[[ PASSAGE, beginning ]]

The following offers a glimpse of our ongoing dialogue.
—Tyrone Boucher
Tyrone: An important thing that defined the Revolutionary Giving session was that poor people were framing the conversation, not funders—so we were able to talk about the role that structural violence and histories of oppression play in funding dynamics. Those conversations don’t usually happen, because of how much is at stake—there’s often a silent imperative not to alienate donors by talking about oppression in a way that implicates them. POOR reframes the dynamic so that funders are responsible to grassroots organizers instead of the other way around.
Tiny: The way POOR thinks about funding is completely informed by our beliefs about poverty scholarship. It’s crucial to look at whose knowledge is considered valuable. Who knows how to best meet the needs of poor people and other marginalized communities—a wealthy funder with a master’s, or an indigena elder who’s been in poverty their whole life? Revolutionary giving is about recognizing that having wealth doesn’t qualify you to direct movements. And it doesn’t entitle you to keep that wealth—that’s what community reparations is about.
Tyrone: Can you talk more about community reparations?
Tiny: Community reparations means that decisions about how to help people in struggle are made by people in struggle—and that people with resources hear that knowledge and take action accordingly.
Reparations is about repairing a wrong—if you know your money comes from wrong-ass places, if you have an understanding of histories of oppression and stolen resources, then there should be no question that you’ll direct that money back towards the communities or movements that were harmed in the creation of that wealth.
One beautiful example is that one of the solidarity-board members at POOR is launching an effort to get land for [our] Homefulness [project]—because that’s where her reparations need to go, because her family made money on real-estate development and speculation.

[[ PASSAGE, end ]]
[[ RECORDED DATA, beginning ]]

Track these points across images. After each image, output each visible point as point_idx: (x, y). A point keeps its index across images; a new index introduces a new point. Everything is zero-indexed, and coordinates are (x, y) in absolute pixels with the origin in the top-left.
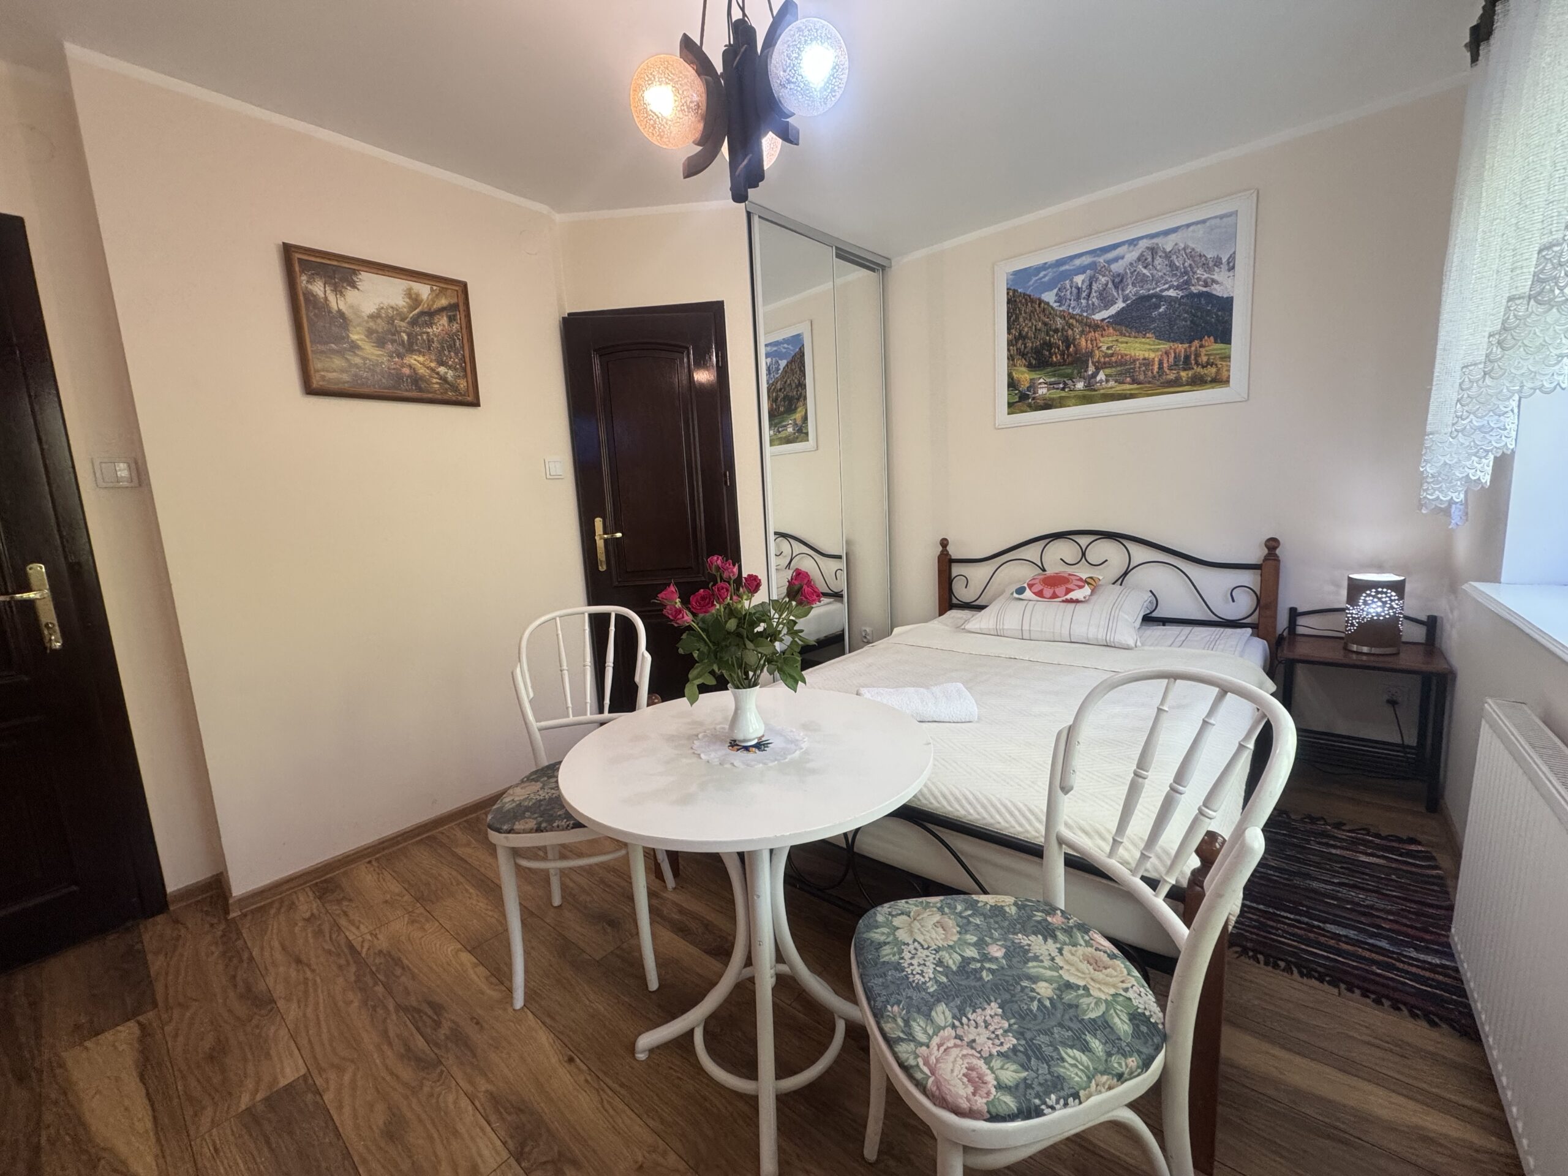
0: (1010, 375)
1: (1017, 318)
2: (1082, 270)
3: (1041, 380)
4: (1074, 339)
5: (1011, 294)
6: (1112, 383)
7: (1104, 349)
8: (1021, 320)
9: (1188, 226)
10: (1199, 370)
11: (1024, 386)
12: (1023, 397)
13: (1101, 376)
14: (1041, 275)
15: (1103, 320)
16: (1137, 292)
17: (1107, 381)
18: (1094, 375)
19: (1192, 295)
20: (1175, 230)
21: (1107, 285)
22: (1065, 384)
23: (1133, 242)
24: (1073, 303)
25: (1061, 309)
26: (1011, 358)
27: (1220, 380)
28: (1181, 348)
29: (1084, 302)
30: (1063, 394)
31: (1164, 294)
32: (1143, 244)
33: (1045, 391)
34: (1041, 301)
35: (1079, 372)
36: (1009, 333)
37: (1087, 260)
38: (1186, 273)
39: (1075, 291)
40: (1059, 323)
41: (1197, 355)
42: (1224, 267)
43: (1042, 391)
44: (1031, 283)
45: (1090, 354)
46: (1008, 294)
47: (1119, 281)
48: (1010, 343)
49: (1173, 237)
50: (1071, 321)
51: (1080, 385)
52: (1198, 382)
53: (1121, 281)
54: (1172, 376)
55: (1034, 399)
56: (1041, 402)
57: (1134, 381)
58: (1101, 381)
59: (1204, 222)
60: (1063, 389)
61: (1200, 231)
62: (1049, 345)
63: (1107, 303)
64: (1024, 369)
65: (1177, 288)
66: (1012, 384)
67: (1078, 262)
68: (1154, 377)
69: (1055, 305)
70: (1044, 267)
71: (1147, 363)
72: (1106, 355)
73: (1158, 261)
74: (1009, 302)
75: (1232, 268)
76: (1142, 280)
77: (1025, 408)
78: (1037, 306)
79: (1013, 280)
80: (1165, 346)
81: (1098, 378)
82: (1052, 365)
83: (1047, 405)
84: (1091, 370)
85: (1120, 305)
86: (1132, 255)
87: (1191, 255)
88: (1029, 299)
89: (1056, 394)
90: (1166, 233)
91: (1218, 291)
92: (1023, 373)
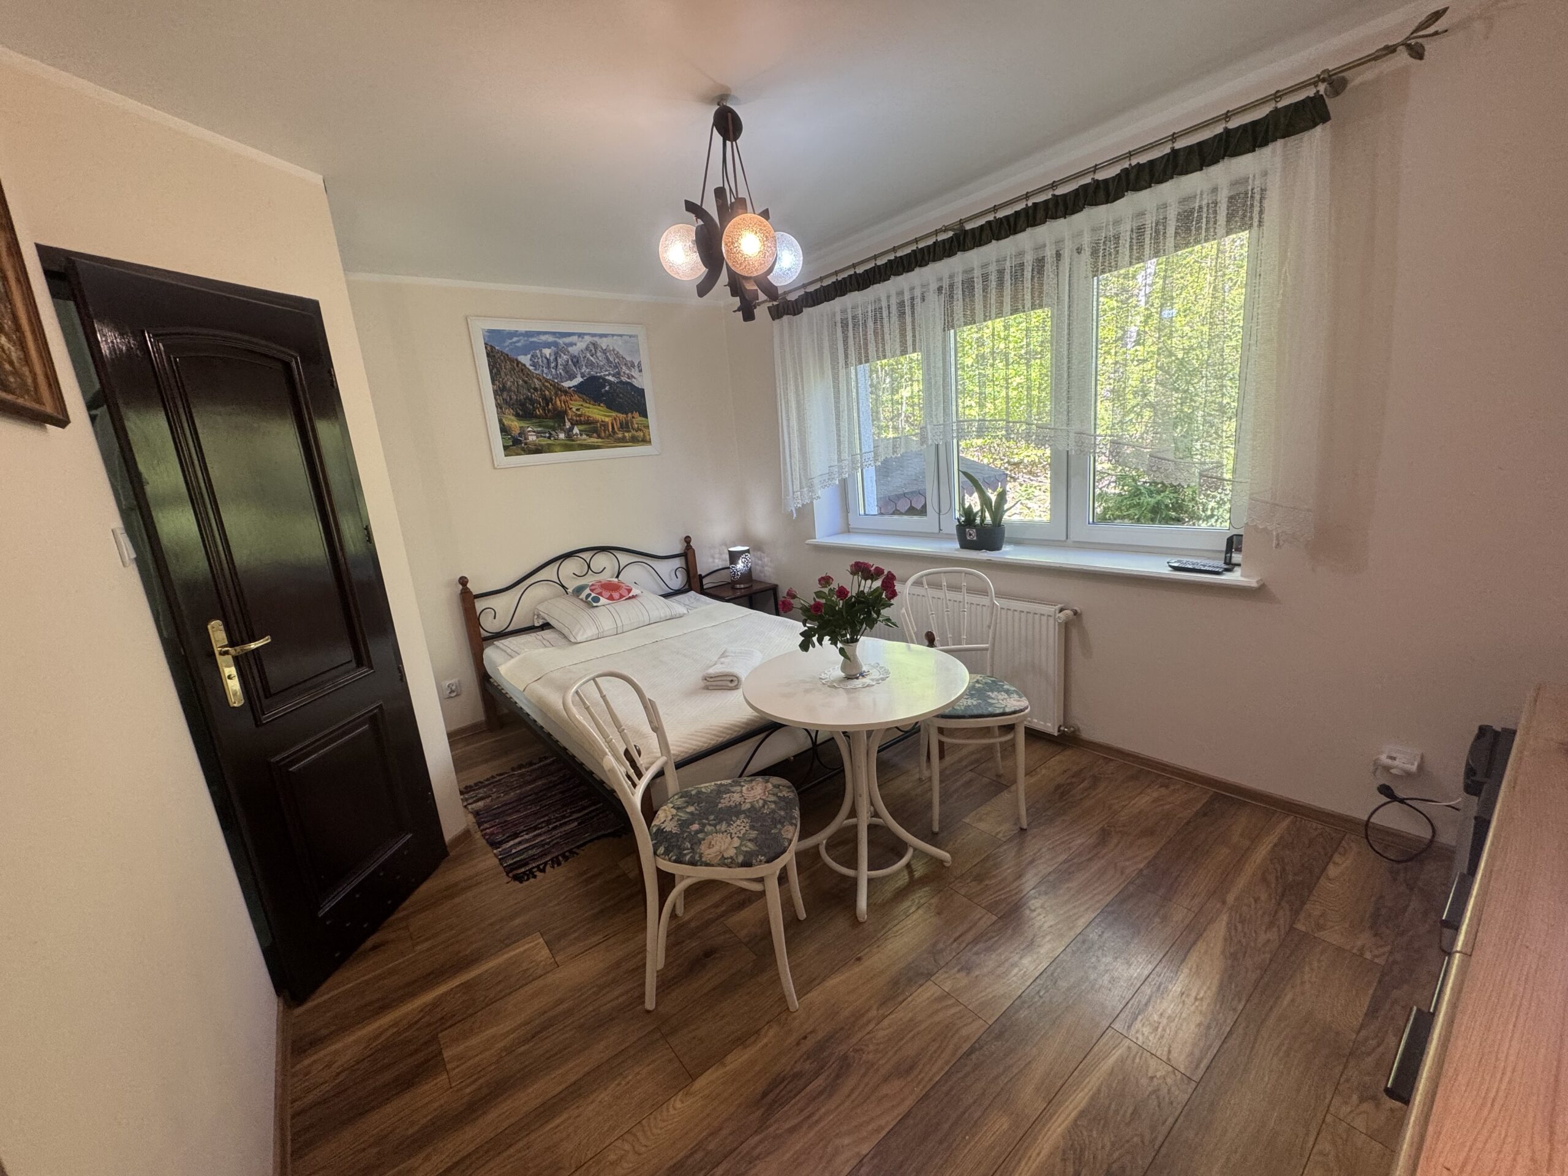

[[ RECORDED DATA, end ]]
[[ RECORDED DATA, beginning ]]

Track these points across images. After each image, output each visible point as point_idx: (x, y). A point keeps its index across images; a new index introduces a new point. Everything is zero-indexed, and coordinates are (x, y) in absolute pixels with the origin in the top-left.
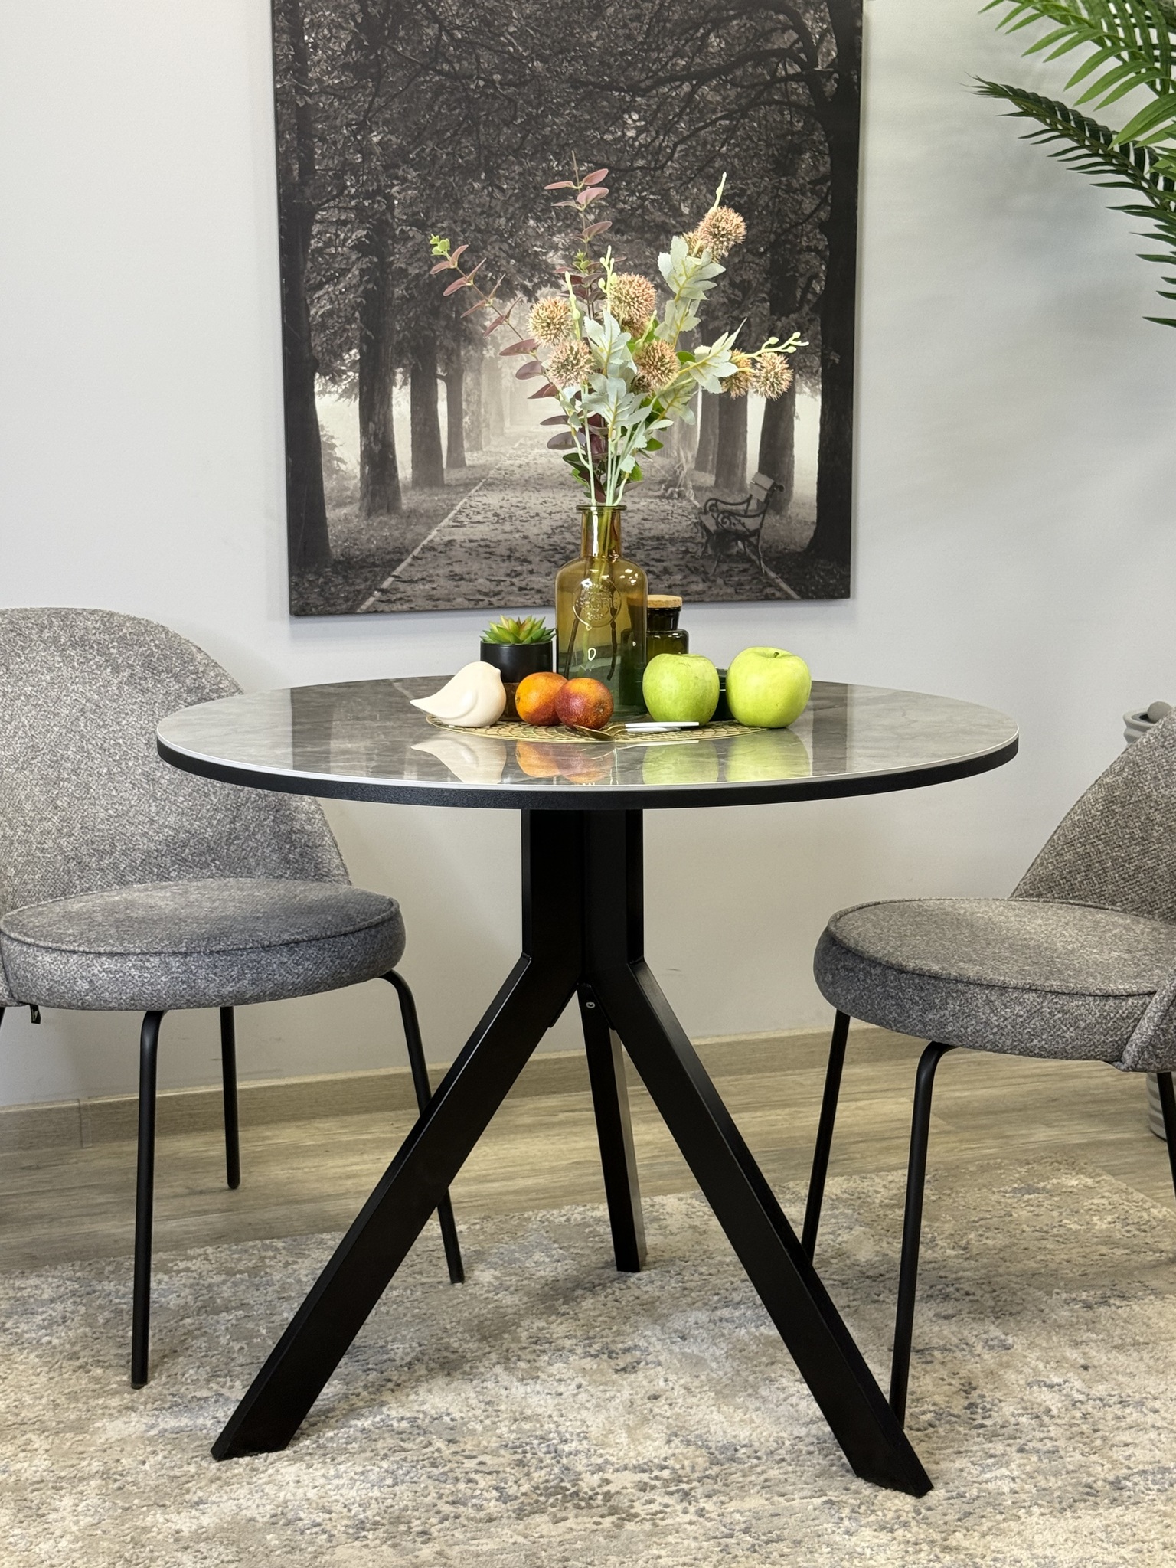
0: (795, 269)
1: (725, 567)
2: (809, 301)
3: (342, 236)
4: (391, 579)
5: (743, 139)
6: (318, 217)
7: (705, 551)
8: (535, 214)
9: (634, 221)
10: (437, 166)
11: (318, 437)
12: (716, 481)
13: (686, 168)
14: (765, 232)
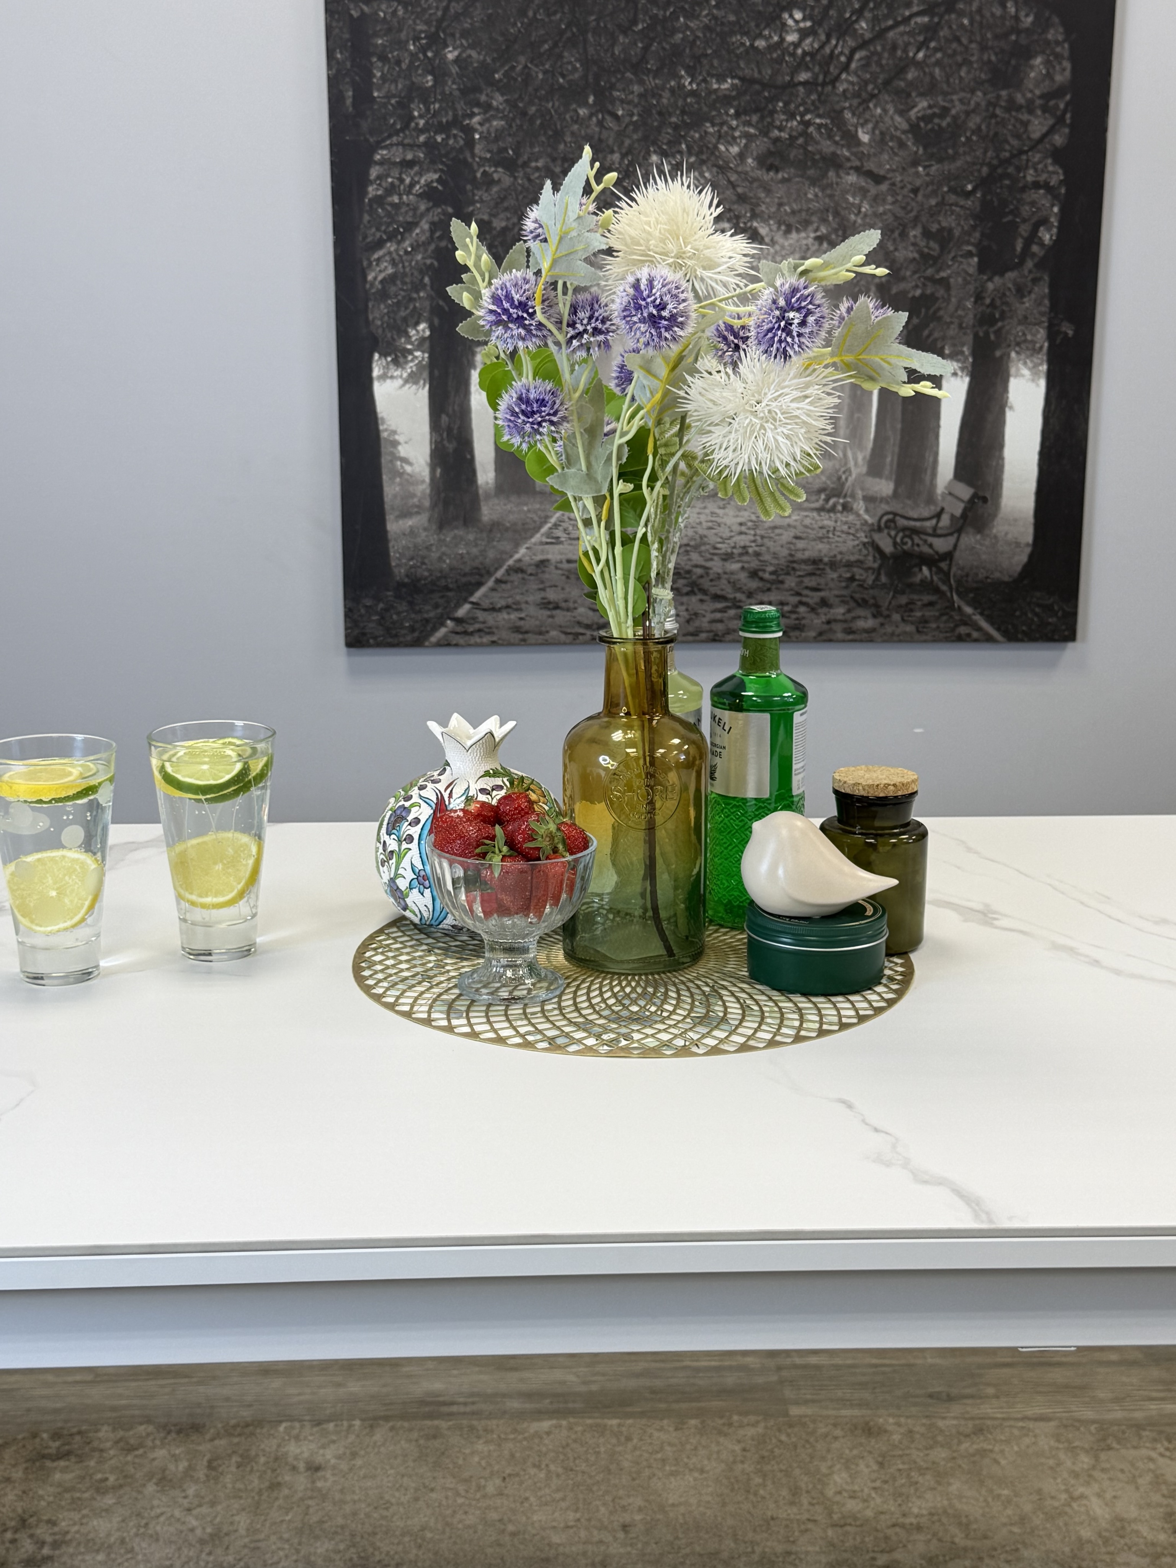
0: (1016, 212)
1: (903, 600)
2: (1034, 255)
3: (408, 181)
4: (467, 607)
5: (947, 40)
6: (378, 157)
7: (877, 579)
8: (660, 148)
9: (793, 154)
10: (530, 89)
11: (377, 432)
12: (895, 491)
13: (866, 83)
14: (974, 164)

[[ RECORDED DATA, end ]]

_EXERCISE 1:_ According to the passage, why is one solidarity-board member at POOR directing her reparations toward getting land for Homefulness?
_EXERCISE 2:_ Return the passage's wording starting at "Tiny: The way" and ending at "reparations is about.".
Draw only on the passage; the records play no part.

_EXERCISE RESPONSE 1:_ Her family made money on real-estate development and speculation.

_EXERCISE RESPONSE 2:_
Tiny: The way POOR thinks about funding is completely informed by our beliefs about poverty scholarship. It’s crucial to look at whose knowledge is considered valuable. Who knows how to best meet the needs of poor people and other marginalized communities—a wealthy funder with a master’s, or an indigena elder who’s been in poverty their whole life? Revolutionary giving is about recognizing that having wealth doesn’t qualify you to direct movements. And it doesn’t entitle you to keep that wealth—that’s what community reparations is about.